If, therefore, you believe that on September 28, the state of the market was such that a prudent and careful man would have deemed it expedient to sell, either for the benefit and protection of his principal or for the protection of himself, then the sale was justifiable.
But if you believe that there was no sufficient reason existing at the time, to make it expedient to sell, either for the benefit of the plaintiff or for the protection of themselves, then the sale was not justifiable, and the defendants are liable to the plaintiff for her damages.’*
Plaintiff’s counsel duly excepted to this portion of the charge, and requested the court to charge:
“ 5. The defendants were bound, under the authority which they held, to exercise that authority in the interest of the plaintiff, and not in their own interest.
6. If the jury find that the defendants sold the stocks in question in their own interest, and to save themselves, the plaintiff is entitled to a verdict.”
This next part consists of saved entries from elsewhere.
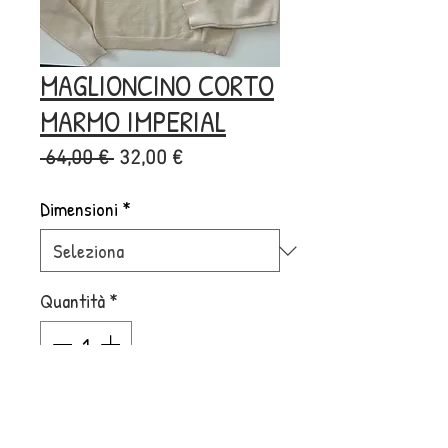
MAGLIONCINO CORTO
MARMO IMPERIAL
Prezzo
Prezzo
 64,00 € 
32,00 €
regolare
scontato
Dimensioni
*
Quantità
*
Aggiungi al carrello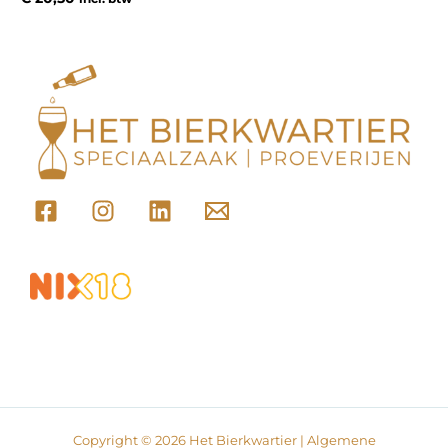
Copyright © 2026 Het Bierkwartier |
Algemene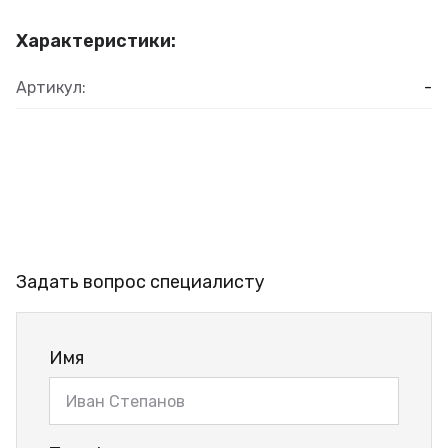
Характеристики:
Артикул:
-
Задать вопрос специалисту
Имя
The request was denied, and plaintiff excepted. At first blush these rulings may seem indefensible, but reflection has convinced me that under the peculiar circumstances of this case they were not erroneous. The fair import of the language used, when considered with the other facts In the case, was that the def mdants, in the exercise of a proper discretion, had the right to sell to protect themselves against a loss that might possibly ensue if they carried the stocks and bonds in question too long. These were not deposited with them for purposes of permanent investment, but had been purchased on their own credit for the account of the plaintiff, on a [116]*116margin, and the plaintiff was largely indebted to the defendants for advances thereon. Upon a fall of the margin below five per cent, the interests of the plaintiff and of the defendants became in fact identical with regard to such stocks and bonds. So, independently of the instrument of September 18, the defendants possessed the right of a pledgee to sell on demand and reasonable notice, for the purpose of reimbursing themselves for their advances, and if such demand had been made, and the notice given, the defendants would have had an absolute right to sell. By that instrument the plaintiff waived her right to such demand or notice. Having acquired by such waiver, the right to sell for their own protection, all the defendants were bound to do, was to act in good faith.
The question whether or not the defendants, on September 28, waived their discretionary .right to sell for the period of twenty-four hours, was also submitted to the jury under instructions quite favorable to the plaintiff', and under such instructions and the evidence in the case, the jury must be presumed to have found either that no such waiver took place, or, if it did, that the plaintiff subsequently ratified the sale.
As the authority given to the defendants enabled them to sell without notice at public or private sale, a sale at the board of brokers was valid (Milliken v. Dehon, 27 N. Y. 364).
The exception taken at folio 351 relates merely to the form of the question, and is quite unimportant when considered either in connection with the other evidence upon the same point, or the merits of the case.
Plaintiff's exceptions should be overruled, and the defendants should have judgment on the verdict, with costs.
Vah Yokst and Speik, JJ., concurred.